▶ [STATED TASK 1] In the text on NPC technique, which videogame did the technique come from?
▶ [STATED TASK 2] Reproduce everything in the text on NPC technique from "All of this" down to "or for ill.".
▶ [STATED TASK 3] Which possible reactions from the players does the text on NPC technique pose as questions in its paragraph about tabletop games?

▶ [TEXT PROVIDED]
———

There’s a nice technique I’ve pinned down for play – although it seems to focus on the NPCs acting, it really ends up getting the player characters to respond, and you learn more about them instead.

Funny enough, I got this from a videogame – the Walking Dead game. In the game, there’s a point when a 10 year old girl you’re helping escape the zombie apocalypse, Clementine, asks you, “Did those men have to die?” It’s an emotional gut punch where there’s no right answer.

In terms of tabletop games, the technique is to have NPCs explain what they’re going through emotionally and use the PCs as a sounding board. Aside from making the NPCs more human and interesting, it also causes the players to reveal more about their characters as well – do they give good advice? Are they supportive? Manipulative? Are they too emotionally scared or inept to help? Do they say absolutely the wrong thing to say?

All of this then feeds back into the NPC’s motivations and actions after that – again, improvising is easy because all you have to do is play out on those motivations, and players can see how the impacts they’ve had have been for good or for ill.

———

▶ [Collected data entries]
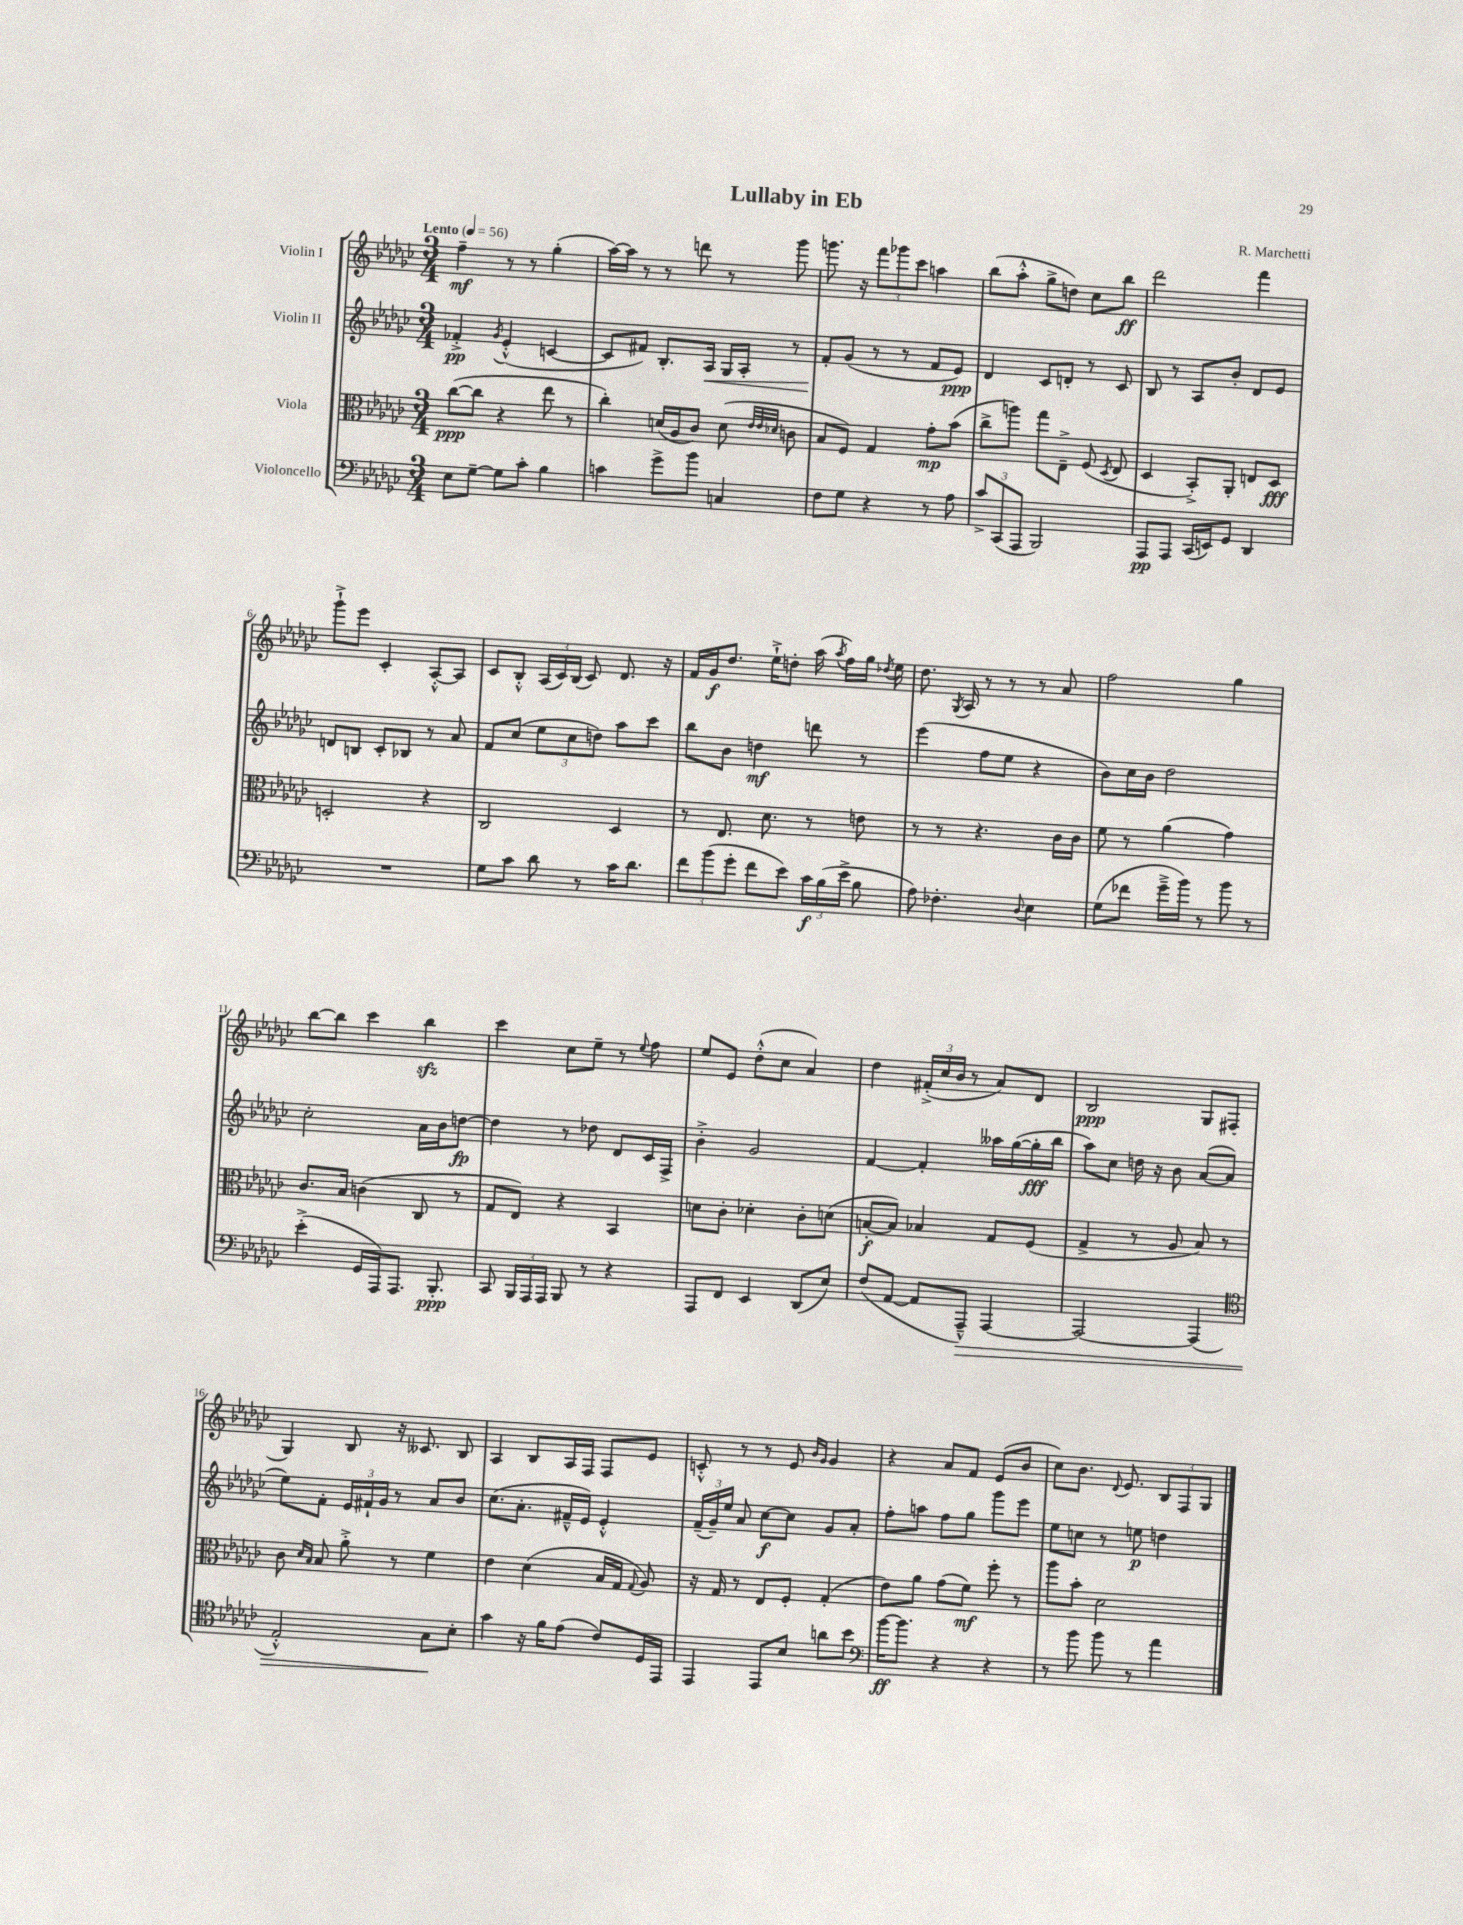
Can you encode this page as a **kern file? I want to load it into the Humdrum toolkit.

**kern	**dynam	**kern	**dynam	**kern	**dynam	**kern	**dynam
*part4	*part4	*part3	*part3	*part2	*part2	*part1	*part1
*staff4	*staff4	*staff3	*staff3	*staff2	*staff2	*staff1	*staff1
*I"Violoncello	*	*I"Viola	*	*I"Violin II	*	*I"Violin I	*
*clefF4	*	*clefC3	*	*clefG2	*	*clefG2	*
*k[b-e-a-d-g-c-]	*	*k[b-e-a-d-g-c-]	*	*k[b-e-a-d-g-c-]	*	*k[b-e-a-d-g-c-]	*
*M3/4	*	*M3/4	*	*M3/4	*	*M3/4	*
*MM56	*	*MM56	*	*MM56	*	*MM56	*
=1	=1	=1	=1	=1	=1	=1	=1
!	!	!	!	!	!	!LO:TX:a:B:t=Lento	!
8E-\L	.	([8cc-\L	ppp	4f-X'^/	pp	4ff~\	mf
[8G-~\J	.	8cc-\J]	.	.	.	.	.
.	.	.	.	8qg-/	.	.	.
8G-\L]	.	4r	.	(4e-'^^/	.	8r	.
8c-'\J	.	.	.	.	.	8r	.
4B-\	.	8ee-\	.	[4cn/	.	(4gg-'\	.
.	.	8r	.	.	.	.	.
=2	=2	=2	=2	=2	=2	=2	=2
4cn\	.	4cc-'\)	.	8c/L]	.	[16aa-\LL)	.
.	.	.	.	.	.	16aa-\JJ]	.
.	.	.	.	8f#X/J)	.	8r	.
8g-^\L	.	(16dn/LL	.	8.B-'/L	.	8r	.
.	.	16A-/J	.	.	.	.	.
8b-\J	.	8c-/J)	.	.	.	8dddn\	.
!	!	!	!	!	!LO:HP:b	!	!
.	.	.	.	16A-/Jk	<	.	.
4Cn/	.	(8d\	.	16G-/LL	.	8r	.
.	.	.	.	16A-'/JJ	.	.	.
.	.	32qqe-/LLL	.	.	.	.	.
.	.	32qqe-/	.	.	.	.	.
.	.	32qqd-X/JJJ	.	.	.	.	.
.	.	8cn\	.	8r	.	8ggg-\	.
=3	=3	=3	=3	=3	=3	=3	=3
8F\L	.	8B-/L	.	8f'/L	.	8.gggn\	.
8G-\J	.	8F/J)	.	(8g-/J	[	.	.
.	.	.	.	.	.	16r	.
4r	.	4G-/	.	8r	.	12fff\L	.
.	.	.	.	.	.	12ggg-X\	.
.	.	.	.	8r	.	.	.
.	.	.	.	.	.	12ccc-\J	.
8r	.	8g-'\L	mp	8f/L	.	4aan\	.
8A-\	.	(8b-\J	.	8e-/J)	ppp	.	.
=4	=4	=4	=4	=4	=4	=4	=4
12c-^/L	.	8cc-^\L	.	4d-/	.	(8bb-\L	.
(12CC-/	.	.	.	.	.	.	.
.	.	8aan\J)	.	.	.	8aa-'^^\J	.
12AAA-/J	.	.	.	.	.	.	.
2BBB-/)	.	8gg-\L	.	8c-/L	.	8gg-^\L	.
.	.	8E-~^\J	.	8dn'/J	.	8ddn\J)	.
.	.	(8F/	.	8r	.	8cc-\L	.
.	.	8qD-/	.	.	.	.	.
.	.	8E-/	.	8c-/	.	8bb-\J	ff
=5	=5	=5	=5	=5	=5	=5	=5
8AAA-/L	pp	4D-/	.	8B-/	.	2ddd-\	.
8AAA-/J	.	.	.	8r	.	.	.
(16CC-/LL	.	8BB-'^/L)	.	8A-/L	.	.	.
16EEn/J)	.	.	.	.	.	.	.
8GG-/J	.	8AA-'/J	.	8b-'/J	.	.	.
4DD-/	.	8En/L	.	8d-/L	.	4fff\	.
.	.	8D-/J	fff	8e-/J	.	.	.
!!LO:LB:g=z
=6	=6	=6	=6	=6	=6	=6	=6
2.r	.	2Dn'/	.	8dn/L	.	8ggg-`^\L	.
.	.	.	.	8Bn/J	.	8eee-\J	.
.	.	.	.	8c-'/L	.	4c-'/	.
.	.	.	.	8B-X/J	.	.	.
.	.	4r	.	8r	.	[8A-'^^/L	.
.	.	.	.	8a-/	.	8A-/J]	.
=7	=7	=7	=7	=7	=7	=7	=7
8G-\L	.	2C-/	.	8f/L	.	8c-/L	.
8c-\J	.	.	.	(8cc-/J	.	8B-'^^/J	.
8d-\	.	.	.	12ee-\L	.	(24A-/LL	.
.	.	.	.	.	.	24c-/)	.
.	.	.	.	12cc-\	.	(24B-/JJ	.
8r	.	.	.	.	.	8c-/)	.
.	.	.	.	12ddn\J)	.	.	.
16c-\KL	.	4D-/	.	8aa-\L	.	8.d-/	.
8.d-\J	.	.	.	.	.	.	.
.	.	.	.	8ccc-\J	.	.	.
.	.	.	.	.	.	16r	.
=8	=8	=8	=8	=8	=8	=8	=8
12f\L	.	8r	.	8bb-\L	.	16f/LL	.
.	.	.	.	.	.	16g-/J	f
(12b-\	.	.	.	.	.	.	.
.	.	8.E-/	.	8b-\J	.	8.dd-/J	.
12g-'\J	.	.	.	.	.	.	.
8f\L	.	.	.	4ddn\	mf	.	.
.	.	8.d-\	.	.	.	16ee-`^\KL	.
8e-\J)	.	.	.	.	.	8ddn'\J	.
24c-\LL	f	8r	.	8dddn\	.	(16aa-\	.
(24B-\	.	.	.	.	.	.	.
.	.	.	.	.	.	8qaa-/	.
.	.	.	.	.	.	16ff\LL)	.
24e-^\JJ	.	.	.	.	.	.	.
8B-\	.	8en\	.	8r	.	16gg-\JJ	.
.	.	.	.	.	.	8qdd-X/	.
.	.	.	.	.	.	16ee-\	.
=9	=9	=9	=9	=9	=9	=9	=9
8A-\)	.	8r	.	(4eee-\	.	8.dd-\	.
4.F-X'\	.	8r	.	.	.	.	.
.	.	.	.	.	.	8qG-/	.
.	.	.	.	.	.	16A-/	.
.	.	4.r	.	8ff\L	.	8r	.
.	.	.	.	8ee-\J	.	8r	.
8qqD-/	.	.	.	.	.	.	.
4E-\	.	.	.	4r	.	8r	.
.	.	16c-\LL	.	.	.	8a-/	.
.	.	16c-\JJ	.	.	.	.	.
=10	=10	=10	=10	=10	=10	=10	=10
(8G-\L	.	8f\	.	8b-\L)	.	2ff\	.
8f-X\J	.	8r	.	16cc-\L	.	.	.
.	.	.	.	16b-\JJ	.	.	.
16g-~^\LL	.	(4a-\	.	2dd-\	.	.	.
16b-\JJ)	.	.	.	.	.	.	.
8r	.	.	.	.	.	.	.
8b-\	.	4g-\)	.	.	.	4gg-\	.
8r	.	.	.	.	.	.	.
!!LO:LB:g=z
=11	=11	=11	=11	=11	=11	=11	=11
(4e-'^\	.	8.c-/L	.	2cc-'\	.	[8bb-\L	.
.	.	.	.	.	.	8bb-\J]	.
.	.	16B-/Jk	.	.	.	.	.
16GG-/LL	.	(4cn\	.	.	.	4ccc-\	.
16AAA-/J)	.	.	.	.	.	.	.
8.AAA-/J	.	.	.	.	.	.	.
.	.	8C-/	.	16a-\LL	.	4bb-zz\	.
8.BBB-'/	ppp	.	.	16b-\J	.	.	.
.	.	8r	.	[8ddn\J	fp	.	.
=12	=12	=12	=12	=12	=12	=12	=12
8CC-/	.	8G-/L	.	4dd\]	.	4ccc-\	.
24BBB-/LL	.	8E-/J)	.	.	.	.	.
24AAA-/	.	.	.	.	.	.	.
24AAA-/JJ	.	.	.	.	.	.	.
8BBB-/	.	4r	.	8r	.	8cc-\L	.
8r	.	.	.	8dd-X\	.	8ee-~\J	.
4r	.	4BB-/	.	8d-/L	.	8r	.
.	.	.	.	.	.	8qqee-/	.
.	.	.	.	16c-/L	.	8ff\	.
.	.	.	.	16F^/JJ	.	.	.
=13	=13	=13	=13	=13	=13	=13	=13
8AAA-/L	.	8dn\L	.	4b-'^\	.	8ee-/L	.
8FF/J	.	8c-'\J	.	.	.	8e-/J	.
4EE-/	.	4d-X'\	.	2g-/	.	(8dd-'^^\L	.
.	.	.	.	.	.	8cc-\J	.
(8DD-/L	.	8c-'\L	.	.	.	4a-/)	.
8E-/J)	.	(8dn\J	.	.	.	.	.
=14	=14	=14	=14	=14	=14	=14	=14
(8F/L	.	[8Bn'/L	f	[4f/	.	4dd-\	.
[8AA-/J	.	8B/J])	.	.	.	.	.
8AA-/L]	.	4B-X/	.	4f'/]	.	(24f#X'^/LL	.
.	.	.	.	.	.	24cc-/	.
.	.	.	.	.	.	24b-/JJ	.
!	!LO:HP:b	!	!	!	!	!	!
8AAA-~^^/J)	>	.	.	.	.	8r	.
[4AAA-/	.	8G-/L	.	16aa--X\LL	.	8a-/L)	.
.	.	.	.	([16gg-\	.	.	.
.	.	(8F/J	.	16gg-'\]	fff	8d-/J	.
.	.	.	.	16bb-\JJ	.	.	.
=15	=15	=15	=15	=15	=15	=15	=15
2AAA-/_	.	4G-^/	.	8aa-\L)	.	2B-/	ppp
.	.	.	.	8cc-\J	.	.	.
.	.	8r	.	16ddn\	.	.	.
.	.	.	.	16r	.	.	.
.	.	8A-/	.	8b-\	.	.	.
(4AAA-/]	.	8B-/)	.	([8a-/L	.	8G-/L	.
.	.	8r	.	8a-/J]	.	(8F#X/J	.
!!LO:LB:g=z
=16	=16	=16	=16	=16	=16	=16	=16
*clefC4	*	*	*	*	*	*	*
2E-'^^/)	.	8c-\	.	8ee-\L)	.	4G-/)	.
.	.	16qqd-/LL	.	.	.	.	.
.	.	16qqB-/JJ	.	.	.	.	.
.	.	8B-/	.	8f'\J	.	.	.
.	.	8a-'^\	.	24e-/LL	.	8B-/	.
.	.	.	.	24f#X`/	.	.	.
.	.	.	.	24g-/JJ	.	.	.
.	.	8r	.	8r	.	16r	.
.	.	.	.	.	.	8.c--X/	.
8G-\L	.	4f\	.	8a-/L	.	.	.
8B-'\J	]	.	.	8b-/J	.	8B-/	.
=17	=17	=17	=17	=17	=17	=17	=17
4g-\	.	4e-\	.	(8.cc-\L	.	4A-/	.
.	.	.	.	8.a-'\J	.	.	.
16r	.	(4d-\	.	.	.	8B-/L	.
16f\KL	.	.	.	.	.	.	.
(8e-\J	.	.	.	16f#X~^^/LL	.	16A-/L	.
.	.	.	.	16e-/JJ)	.	16F/JJ	.
8c-/L)	.	16B-/LL	.	4e-'^^/	.	8F/L	.
.	.	16G-/JJ	.	.	.	.	.
.	.	8qqG-/	.	.	.	.	.
16D-/L	.	8A-/)	.	.	.	8e-/J	.
16EE-/JJ	.	.	.	.	.	.	.
=18	=18	=18	=18	=18	=18	=18	=18
4EE-/	.	16r	.	(24f~/LL	.	8cn'^^/	.
.	.	.	.	24g-~/)	.	.	.
.	.	16G-/	.	.	.	.	.
.	.	.	.	24ee-/JJ	.	.	.
.	.	8r	.	8a-/	.	8r	.
8EE-/L	.	8E-/L	.	[8cc-\L	f	8r	.
8B-/J	.	8F'/J	.	8cc-\J]	.	8e-/	.
.	.	.	.	.	.	16qqb-/LL	.
.	.	.	.	.	.	16qqg-/JJ	.
8an\L	.	(4G-'/	.	8g-/L	.	4g-/	.
8b-\J	.	.	.	8a-'/J	.	.	.
=19	=19	=19	=19	=19	=19	=19	=19
*clefF4	*	*	*	*	*	*	*
[16b-\KL	ff	8e-\L)	.	8ff'\L	.	4r	.
8.b-\J]	.	.	.	.	.	.	.
.	.	8a-\J	.	8aan\J	.	.	.
4r	.	(8g-\L	.	8ff\L	.	8a-/L	.
.	.	8f\J)	mf	8gg-\J	.	8f/J	.
4r	.	8ff'\	.	8ggg-\L	.	(8e-/L	.
.	.	8r	.	8eee-\J	.	8b-/J	.
=20	=20	=20	=20	=20	=20	=20	=20
8r	.	8aa-\L	.	8ee-\L	.	8cc-\L)	.
8b-\	.	8b-'\J	.	8ccn\J	.	8.b-\J	.
8b-\	.	2d-\	.	8r	.	.	.
.	.	.	.	.	.	8qqd-/	.
.	.	.	.	.	.	8.e-/	.
8r	.	.	.	8een\	p	.	.
4a-\	.	.	.	4ddn\	.	12B-/L	.
.	.	.	.	.	.	12F/	.
.	.	.	.	.	.	12G-/J	.
==	==	==	==	==	==	==	==
*-	*-	*-	*-	*-	*-	*-	*-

———

▶ [RESPONSE 1] The Walking Dead game.

▶ [RESPONSE 2]
All of this then feeds back into the NPC’s motivations and actions after that – again, improvising is easy because all you have to do is play out on those motivations, and players can see how the impacts they’ve had have been for good or for ill.

▶ [RESPONSE 3]
- Giving good advice
- Being supportive
- Being manipulative
- Being too emotionally scared or inept to help
- Saying absolutely the wrong thing